Unnamed: 0,category_desc,Strengthening Communities,Helping Neighbors in Need
660,Helping Neighbors in Need,0,1
661,Strengthening Communities,1,0
662,Helping Neighbors in Need,0,1
663,Strengthening Communities,1,0
664,Strengthening Communities,1,0


### Aggregate stats

If you had, say, a collection of features related to a single feature, like temperature or running time, you might want to take an average or median to use as a feature for modeling instead. 

A common method of feature engineering is to take an aggregate of a set of numbers to use in place of those features. This can be helpful in reducing the dimensionality of your feature space, or perhaps you simply don't need multiple similar values that are close in distance to each other. 

Let's say we have a `DataFrame` of running times named `running_times_5k`:

In [17]:
running_dict = {"name": ["Sue", "Mark", "Sean", "Erin", "Jenny", "Russell"], 
                "run1": [20.1, 16.5, 23.5, 21.7, 25.8, 30.9], 
                "run2": [18.5, 17.1, 25.1, 21.1, 27.1, 29.6], 
                "run3": [19.6, 16.9, 25.2, 20.9, 26.1, 31.4], 
                "run4": [20.3, 17.6, 24.6, 22.1, 26.7, 30.4], 
                "run5": [18.3, 17.3, 23.9, 22.2, 26.9, 29.9]}

running_times_5k = pd.DataFrame(running_dict)
running_times_5k

Unnamed: 0,name,run1,run2,run3,run4,run5
0,Sue,20.1,18.5,19.6,20.3,18.3
1,Mark,16.5,17.1,16.9,17.6,17.3
2,Sean,23.5,25.1,25.2,24.6,23.9
3,Erin,21.7,21.1,20.9,22.1,22.2
4,Jenny,25.8,27.1,26.1,26.7,26.9
5,Russell,30.9,29.6,31.4,30.4,29.9


Instead of using each individual run time to build our model, let's use the mean of these five runs for each person in the dataset.

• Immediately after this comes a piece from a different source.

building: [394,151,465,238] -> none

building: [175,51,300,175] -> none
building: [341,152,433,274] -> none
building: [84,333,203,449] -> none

Let's create a list of the columns we want to average, just to make things easier:

In [18]:
run_columns = ["run1", "run2", "run3", "run4", "run5"]

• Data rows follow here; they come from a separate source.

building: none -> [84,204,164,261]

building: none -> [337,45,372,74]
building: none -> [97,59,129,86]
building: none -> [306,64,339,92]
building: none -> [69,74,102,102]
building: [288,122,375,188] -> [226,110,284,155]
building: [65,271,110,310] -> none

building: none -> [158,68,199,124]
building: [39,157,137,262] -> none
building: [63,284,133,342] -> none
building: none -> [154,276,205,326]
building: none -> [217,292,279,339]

We can use `apply()` to apply a function to our dataset. In this situation, we apply `mean()` to just the columns we want to average, and `axis=1` will return values by row:

In [19]:
running_times_5k["mean"] = running_times_5k.apply(lambda row: row[run_columns].mean(), axis=1)

running_times_5k

Unnamed: 0,name,run1,run2,run3,run4,run5,mean
0,Sue,20.1,18.5,19.6,20.3,18.3,19.36
1,Mark,16.5,17.1,16.9,17.6,17.3,17.08
2,Sean,23.5,25.1,25.2,24.6,23.9,24.46
3,Erin,21.7,21.1,20.9,22.1,22.2,21.6
4,Jenny,25.8,27.1,26.1,26.7,26.9,26.52
5,Russell,30.9,29.6,31.4,30.4,29.9,30.44


And now we have an aggregate mean column.